Musings from Hearst Castle…

by Michael Prochelo on November 16, 2009

Recently I had the chance to tour the Hearst Castle up in Cambria, CA. If you’ve never been there, I advise you to run…not walk! It’s a great tour, and we have no idea how long it will be there.

Standing on one of the terraces overlooking the incredible Neptune swimming pool, the high, ornately decorated towers, priceless statues and tapestries, and gold leaf coated gates, it occurred to me that William Randolph Hearst would have loved the news earlier this month. According to the MIT Center for Real Estate, commercial property values owned by institutional investors rose 4.4 percent in the third quarter, the first increase in more than a year.

 Hearst Castle, of course, is owned by the State of California these days (and funded partly by my tour ticket at $24 a crack!), so Hearst himself wouldn’t have had a personal stake in the news, even if he hadn’t died in 1951. But I can’t help but believing the old guy would have enjoyed hearing that his pride and joy was finally up a notch or two in value.

 The importance of the MIT index report may be more that it’s one of the few recent positive signs out there, more than anything else.

Based on the value of property transactions in the NCREIF index, it relies on info for roughly 6000 properties. Even though the index is still 36% off its peak in 2007, it does reflect some of the first positive market sentiments in over 2 years. That’s good to know when you, as an investor, look over your current or prospective holdings.

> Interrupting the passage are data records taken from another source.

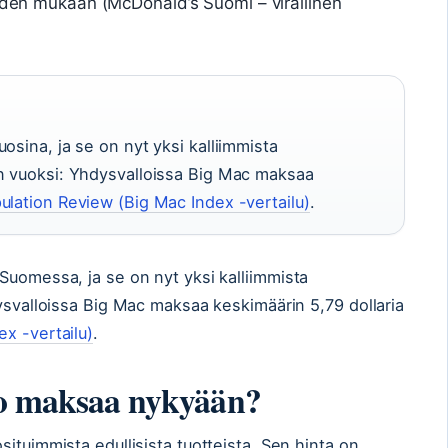
eiden mukaan (McDonald’s Suomi – virallinen
osina, ja se on nyt yksi kalliimmista
un vuoksi: Yhdysvalloissa Big Mac maksaa
ulation Review (Big Mac Index -vertailu)
.
Suomessa, ja se on nyt yksi kalliimmista
dysvalloissa Big Mac maksaa keskimäärin 5,79 dollaria
x -vertailu)
.
to maksaa nykyään?
ituimmista edullisista tuotteista. Sen hinta on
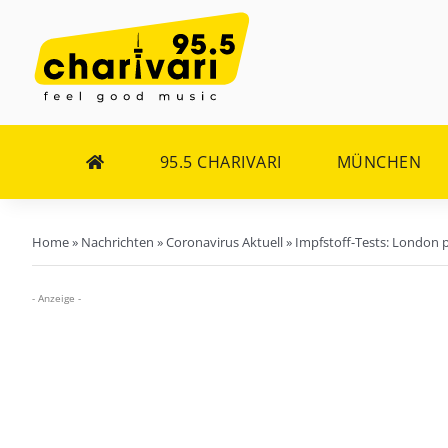
Zum
Inhalt
springen
95.5 CHARIVARI
MÜNCHEN
Home
»
Nachrichten
»
Coronavirus Aktuell
»
Impfstoff-Tests: London p
- Anzeige -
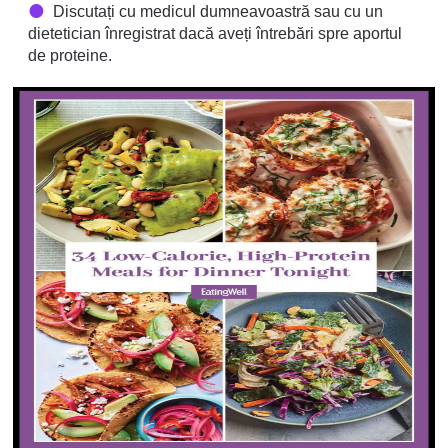
Discutați cu medicul dumneavoastră sau cu un
dietetician înregistrat dacă aveți întrebări spre aportul
de proteine.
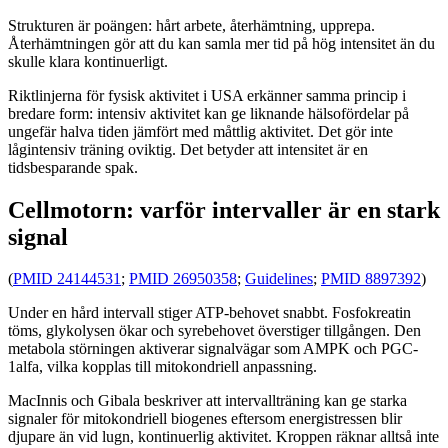
Strukturen är poängen: hårt arbete, återhämtning, upprepa.
Återhämtningen gör att du kan samla mer tid på hög intensitet än du
skulle klara kontinuerligt.
Riktlinjerna för fysisk aktivitet i USA erkänner samma princip i
bredare form: intensiv aktivitet kan ge liknande hälsofördelar på
ungefär halva tiden jämfört med måttlig aktivitet. Det gör inte
lågintensiv träning oviktig. Det betyder att intensitet är en
tidsbesparande spak.
Cellmotorn: varför intervaller är en stark
signal
(
PMID 24144531
;
PMID 26950358
;
Guidelines
;
PMID 8897392
)
Under en hård intervall stiger ATP-behovet snabbt. Fosfokreatin
töms, glykolysen ökar och syrebehovet överstiger tillgången. Den
metabola störningen aktiverar signalvägar som AMPK och PGC-
1alfa, vilka kopplas till mitokondriell anpassning.
MacInnis och Gibala beskriver att intervallträning kan ge starka
signaler för mitokondriell biogenes eftersom energistressen blir
djupare än vid lugn, kontinuerlig aktivitet. Kroppen räknar alltså inte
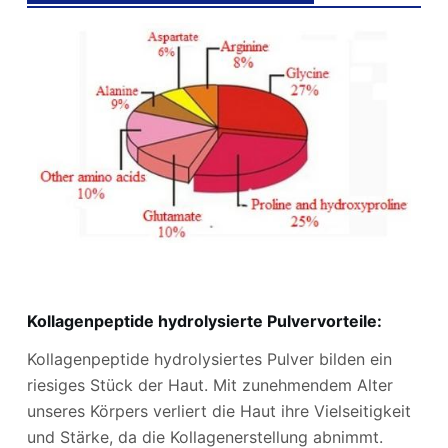
Kollagenpeptide hydrolysierte Pulvervorteile:
Kollagenpeptide hydrolysiertes Pulver bilden ein
riesiges Stück der Haut. Mit zunehmendem Alter
unseres Körpers verliert die Haut ihre Vielseitigkeit
und Stärke, da die Kollagenerstellung abnimmt.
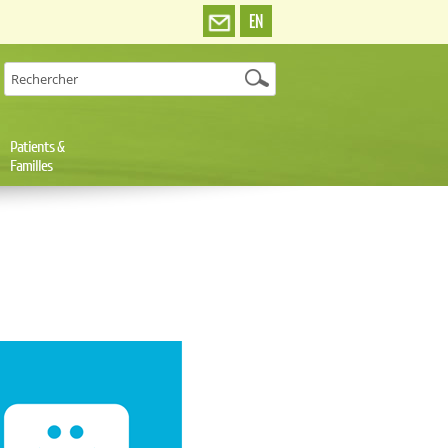
EN
Patients &
Familles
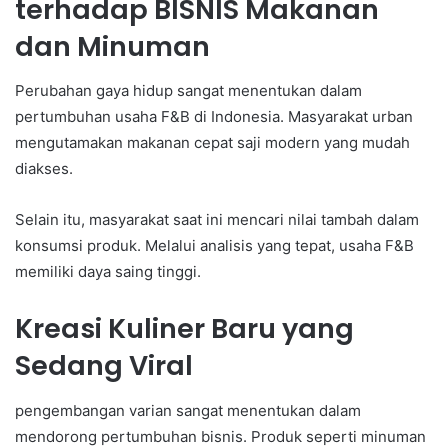
terhadap BISNIS Makanan
dan Minuman
Perubahan gaya hidup sangat menentukan dalam
pertumbuhan usaha F&B di Indonesia. Masyarakat urban
mengutamakan makanan cepat saji modern yang mudah
diakses.
Selain itu, masyarakat saat ini mencari nilai tambah dalam
konsumsi produk. Melalui analisis yang tepat, usaha F&B
memiliki daya saing tinggi.
Kreasi Kuliner Baru yang
Sedang Viral
pengembangan varian sangat menentukan dalam
mendorong pertumbuhan bisnis. Produk seperti minuman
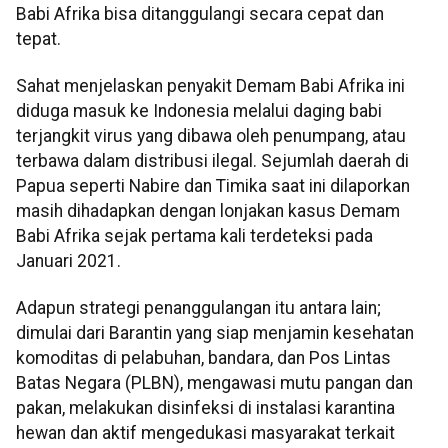
Babi Afrika bisa ditanggulangi secara cepat dan
tepat.
Sahat menjelaskan penyakit Demam Babi Afrika ini
diduga masuk ke Indonesia melalui daging babi
terjangkit virus yang dibawa oleh penumpang, atau
terbawa dalam distribusi ilegal. Sejumlah daerah di
Papua seperti Nabire dan Timika saat ini dilaporkan
masih dihadapkan dengan lonjakan kasus Demam
Babi Afrika sejak pertama kali terdeteksi pada
Januari 2021.
Adapun strategi penanggulangan itu antara lain;
dimulai dari Barantin yang siap menjamin kesehatan
komoditas di pelabuhan, bandara, dan Pos Lintas
Batas Negara (PLBN), mengawasi mutu pangan dan
pakan, melakukan disinfeksi di instalasi karantina
hewan dan aktif mengedukasi masyarakat terkait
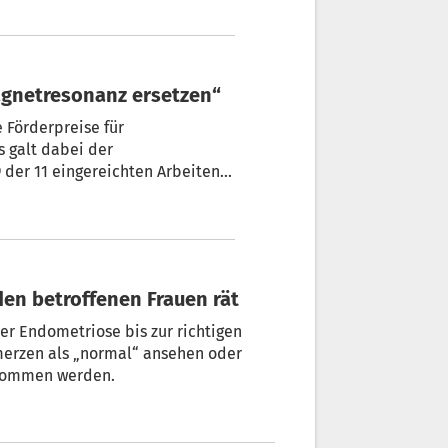
Magnetresonanz ersetzen“
 Förderpreise für
s galt dabei der
 der 11 eingereichten Arbeiten
udatorinnen gewürdigt und mit
den betroffenen Frauen rät
r Endometriose bis zur richtigen
hmerzen als „normal“ ansehen oder
genommen werden.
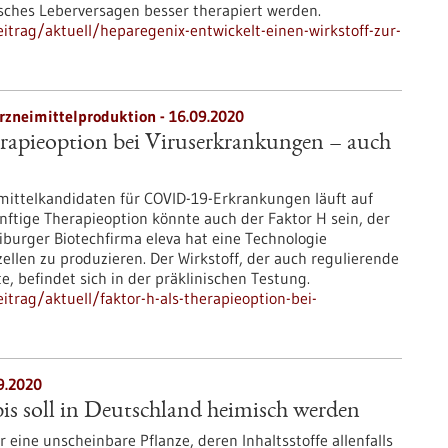
isches Leberversagen besser therapiert werden.
trag/aktuell/heparegenix-entwickelt-einen-wirkstoff-zur-
rzneimittelproduktion - 16.09.2020
rapieoption bei Viruserkrankungen – auch
mittelkandidaten für COVID-19-Erkrankungen läuft auf
ftige Therapieoption könnte auch der Faktor H sein, der
iburger Biotechfirma eleva hat eine Technologie
ellen zu produzieren. Der Wirkstoff, der auch regulierende
 befindet sich in der präklinischen Testung.
trag/aktuell/faktor-h-als-therapieoption-bei-
9.2020
s soll in Deutschland heimisch werden
 eine unscheinbare Pflanze, deren Inhaltsstoffe allenfalls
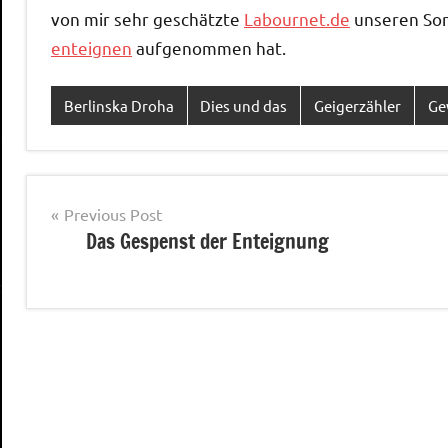
von mir sehr geschätzte
Labournet.de
unseren Son
enteignen
aufgenommen hat.
Berlinska Droha
Dies und das
Geigerzähler
Ge
Post
Previous Post
Das Gespenst der Enteignung
navigation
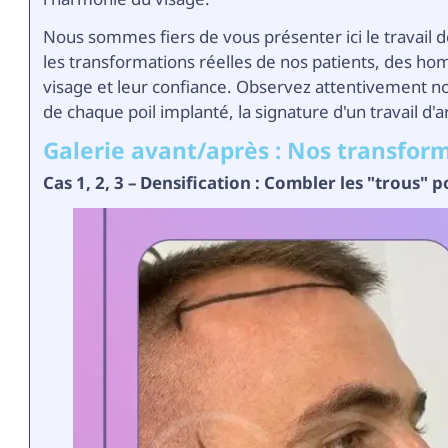
Nous sommes fiers de vous présenter ici le travail 
les transformations réelles de nos patients, des ho
visage et leur confiance. Observez attentivement non
de chaque poil implanté, la signature d'un travail d'ar
Galerie avant/après : Nos transfor
Cas 1, 2, 3 – Densification : Combler les "trous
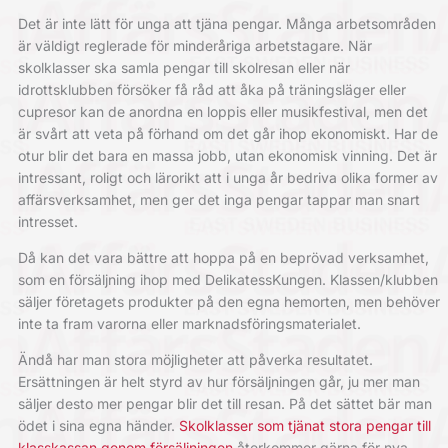
Det är inte lätt för unga att tjäna pengar. Många arbetsområden
är väldigt reglerade för minderåriga arbetstagare. När
skolklasser ska samla pengar till skolresan eller när
idrottsklubben försöker få råd att åka på träningsläger eller
cupresor kan de anordna en loppis eller musikfestival, men det
är svårt att veta på förhand om det går ihop ekonomiskt. Har de
otur blir det bara en massa jobb, utan ekonomisk vinning. Det är
intressant, roligt och lärorikt att i unga år bedriva olika former av
affärsverksamhet, men ger det inga pengar tappar man snart
intresset.
Då kan det vara bättre att hoppa på en beprövad verksamhet,
som en försäljning ihop med DelikatessKungen. Klassen/klubben
säljer företagets produkter på den egna hemorten, men behöver
inte ta fram varorna eller marknadsföringsmaterialet.
Ändå har man stora möjligheter att påverka resultatet.
Ersättningen är helt styrd av hur försäljningen går, ju mer man
säljer desto mer pengar blir det till resan. På det sättet bär man
ödet i sina egna händer.
Skolklasser som tjänat stora pengar till
klasskassan
genom försäljningen
återkommer gärna för nya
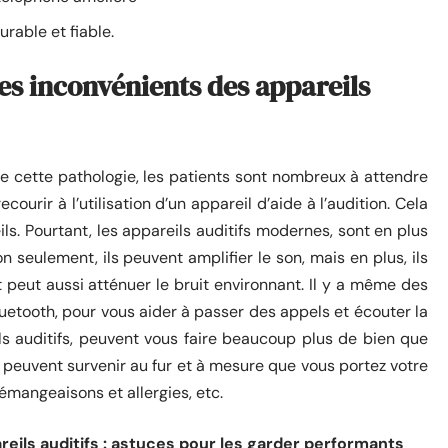
urable et fiable.
les inconvénients des appareils
e cette pathologie, les patients sont nombreux à attendre
urir à l’utilisation d’un appareil d’aide à l’audition. Cela
s. Pourtant, les appareils auditifs modernes, sont en plus
n seulement, ils peuvent amplifier le son, mais en plus, ils
t peut aussi atténuer le bruit environnant. Il y a même des
Bluetooth, pour vous aider à passer des appels et écouter la
eils auditifs, peuvent vous faire beaucoup plus de bien que
peuvent survenir au fur et à mesure que vous portez votre
démangeaisons et allergies, etc.
reils auditifs : astuces pour les garder performants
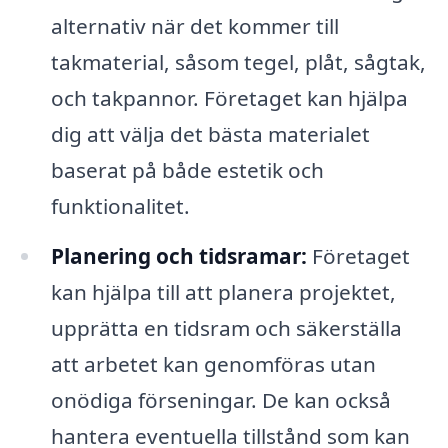
alternativ när det kommer till
takmaterial, såsom tegel, plåt, sågtak,
och takpannor. Företaget kan hjälpa
dig att välja det bästa materialet
baserat på både estetik och
funktionalitet.
Planering och tidsramar:
Företaget
kan hjälpa till att planera projektet,
upprätta en tidsram och säkerställa
att arbetet kan genomföras utan
onödiga förseningar. De kan också
hantera eventuella tillstånd som kan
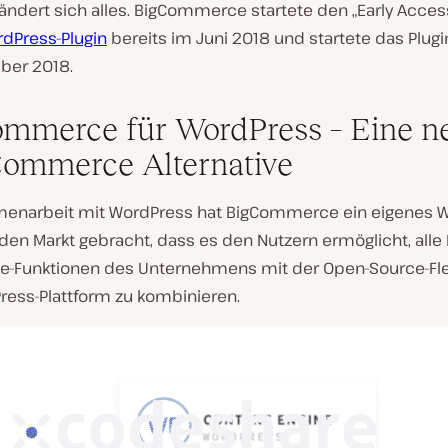
ndert sich alles. BigCommerce startete den „Early Access
dPress-Plugin
bereits im Juni 2018 und startete das Plugin 
ber 2018.
mmerce für WordPress – Eine n
ommerce Alternative
enarbeit mit WordPress hat BigCommerce ein eigenes 
 den Markt gebracht, dass es den Nutzern ermöglicht, alle 
Funktionen des Unternehmens mit der Open-Source-Flex
ress-Plattform zu kombinieren.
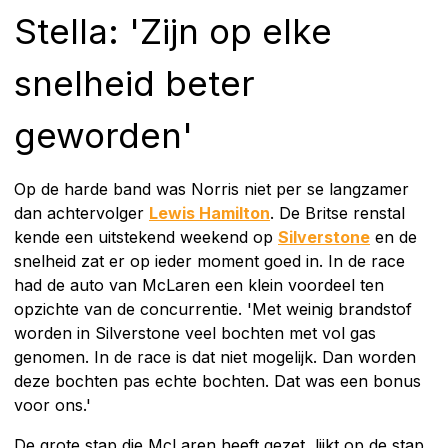
Stella: 'Zijn op elke
snelheid beter
geworden'
Op de harde band was Norris niet per se langzamer
dan achtervolger
Lewis Hamilton
. De Britse renstal
kende een uitstekend weekend op
Silverstone
en de
snelheid zat er op ieder moment goed in. In de race
had de auto van McLaren een klein voordeel ten
opzichte van de concurrentie. 'Met weinig brandstof
worden in Silverstone veel bochten met vol gas
genomen. In de race is dat niet mogelijk. Dan worden
deze bochten pas echte bochten. Dat was een bonus
voor ons.'
De grote stap die McLaren heeft gezet, lijkt op de stap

Other good indicators from the index: a narrowing in the gap between what sellers are asking and what prospective buyers are offering for properties. Offers in the third quarter rose 12 percent, after declining for eight consecutive quarters, while accepted prices dropped 2.5 percent, and were 30 percent below the peak reached in mid-2007.

Naturally, a single quarter does not make a trend. But it beats another downward quarter for now.